The study, “Intravenous Versus Oral Antibiotics for Postdischarge Treatment of Complicated Pneumonia” published in the journal Pediatrics, also favored oral antibiotic treatment at home as safer than intravenous treatment when effective oral therapies exist.
Community-acquired pneumonia is the most common, serious childhood infection requiring hospitalization, and up to 15 percent of those hospitalized develop pleural effusion or empyema (i.e., complicated pneumonia).
Antibiotics are typically administered intravenously during hospitalization, and can be continued either orally or intravenously via a peripherally inserted central catheter (PICC) after discharge. Typically, patients stay on antibiotics one to three weeks after hospital discharge to treat residual infection.
In a collaborative effort, a research team led by clinicians at the Cincinnati Children’s Hospital Medical Center, part of the Pediatric Research in Inpatient Settings Network, conducted a retrospective analysis of children, ages 2 months and 18 years, discharged with complicated pneumonia from 36 hospitals between 2009 and 2012. The goal was to compare the effectiveness and treatment-related complications of at-home antibiotics delivered via PICC or orally.
Researchers found that, while PICC use is not very common overall, there was considerable variation in its use after discharge across the 36 hospitals included in the analysis.

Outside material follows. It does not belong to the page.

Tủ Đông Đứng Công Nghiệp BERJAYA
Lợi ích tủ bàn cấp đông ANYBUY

Of the 2,123 children in the study, 281 (13.2 percent) received antibiotics at home via PICC. Treatment failure rates were not statistically significant between PICC and oral antibiotic use, researchers found, with a 3.2 percent treatment failure observed among those using PICC, and 2.6 percent among those receiving oral antibiotics.
“PICC line complications can be serious, resulting in hospital readmission, additional procedures, and more medications, as well as missed work or school,” Samir Shah, MD, MSCE, the study’s lead author and director of Hospital Medicine at Cincinnati Children’s, said in a news release. “It’s not surprising that children and families would rather not use PICC lines. Our findings, which provide compelling evidence to support the use of oral antibiotics for children with complex pneumonia, will contribute to safer care for children across the country.”
PICC-related complications occurred in 7.1 percent of the children, while adverse drug reactions were seen in 0.6 percent of children given oral antibiotics.
“Children with complicated pneumonia should preferentially receive oral antibiotics at discharge when effective oral options are available,” the researchers concluded.
National treatment guidelines do not call for the use oral antibiotics following hospital discharge, but they do highlight the risk of giving antibiotics intravenously.